Julien – (il crie) Il y a quelqu’un ? (pour lui-même) Ça caille, c’est lugubre, et je ne sais même pas ce que je viens faire ici. (Il sort une flasque et boit une gorgée) Il n’y a rien, pas de traces de sang, d’impact de balles, et même si il y en avait, je ne serais pas capable de les trouver.

Un homme dans l’ombre – Il a été tué ici, précisément, à deux pas sur votre gauche.

Julien – Si je comprends bien, c’est un piège ?

Un homme dans l’ombre – Pas exactement, vous n’allez pas mourir.

Julien – Ah ouf, vous me soulagez d’un poids.

Un homme dans l’ombre – Gardez votre humour pour vos proches
Si je vous ai fait venir, c’est pour révéler ce que je sais
Et... j’apprécie votre sang froid
J’en connais qui auraient hurlé.

Julien – J’ai presque hurlé !

Un homme dans l’ombre – Mais vous n’avez pas si peur de mourir
Je vous ai sous-estimé.

Julien – Oui, parce qu’en plus vous m’espionnez depuis un moment.

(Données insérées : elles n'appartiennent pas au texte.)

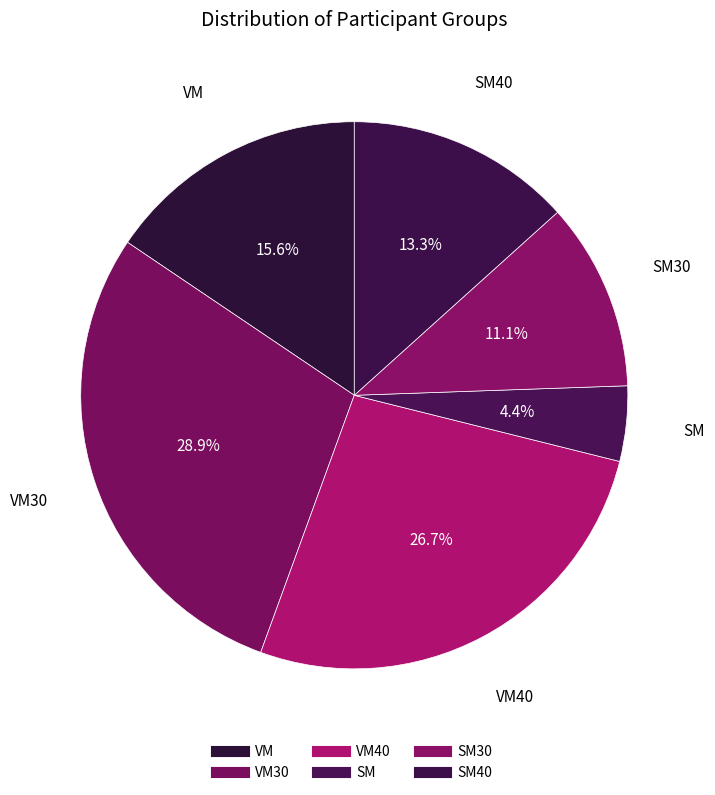

Does any single category account for the majority?

No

Un homme dans l’ombre – J’ai suivi tout votre parcours.

Julien – Et vous allez aussi me révéler que vous êtes mon père, manque plus que les épées laser et un décor futuriste.

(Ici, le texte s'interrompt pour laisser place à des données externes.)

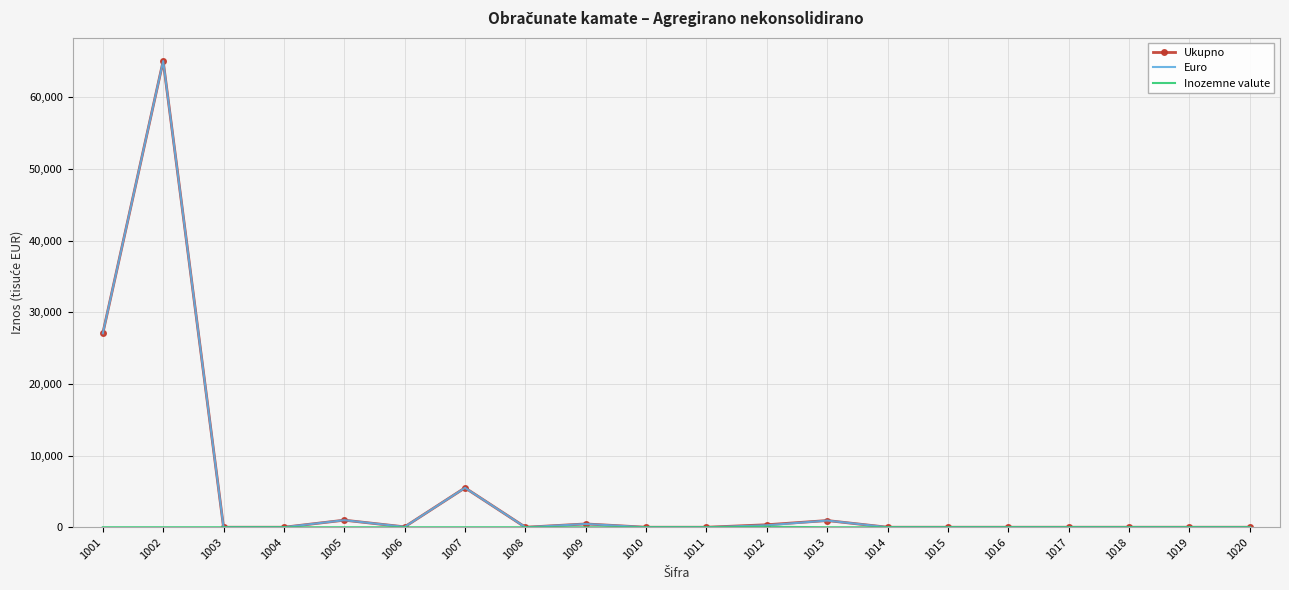

What is the maximum value for Euro?

65074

Un homme dans l’ombre – Non, je ne suis pas votre père, et je ne suis pas en mesure de vous dire qui il est.
Ce que je peux vous dire
Il y a un lien entre l’assassinat du député maire et les deux morts de l’arrêt de bus.

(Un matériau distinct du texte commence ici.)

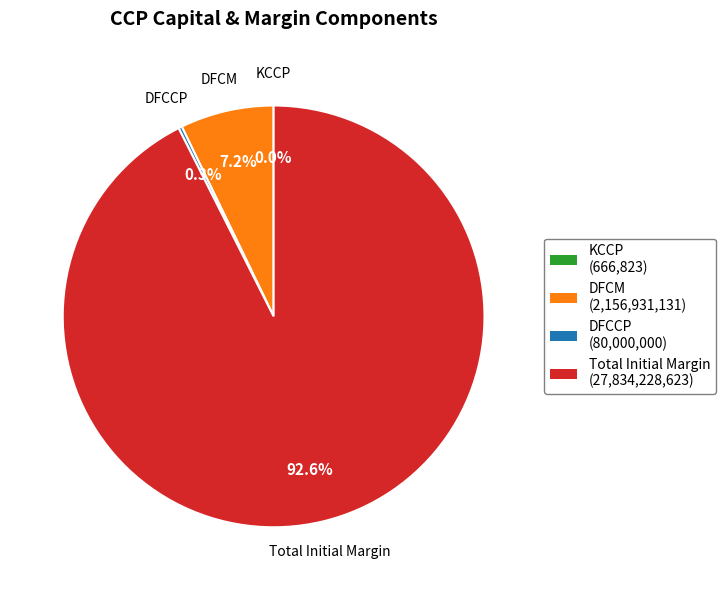

Is the sum of DFCM and Total Initial Margin greater than half?

Yes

Julien – Une guerre ouverte entre la politique et le milieu ?

Un homme dans l’ombre – Pas exactement.
Une bataille pour dissimuler un drame lié à l’enquête
La commission parlementaire
Vous suivez ?

Julien – Oui et non.

Un homme dans l’ombre – Vous trouverez.
Il y a de quoi faire un beau scandale.

Julien – Et quel est votre intérêt ?

Un homme dans l’ombre – Je vois que votre réputation n’est pas exagérée.

Julien – Vous n’êtes pas vraiment un témoin du coup de feu…
Qui êtes-vous ?

Un homme dans l’ombre – Nous nous reverrons.
Alors peut-être pourrais-je continuer.
A bientôt, Julien. (Il part sans que Julien s’en rende compte.)

Julien – Pourquoi moi ?
Hé ! Ho !
Et merde !
En plus, j’ai même pas d’appareil photo.

Il ressort de sa poche la flasque et il boit à nouveau une rasade.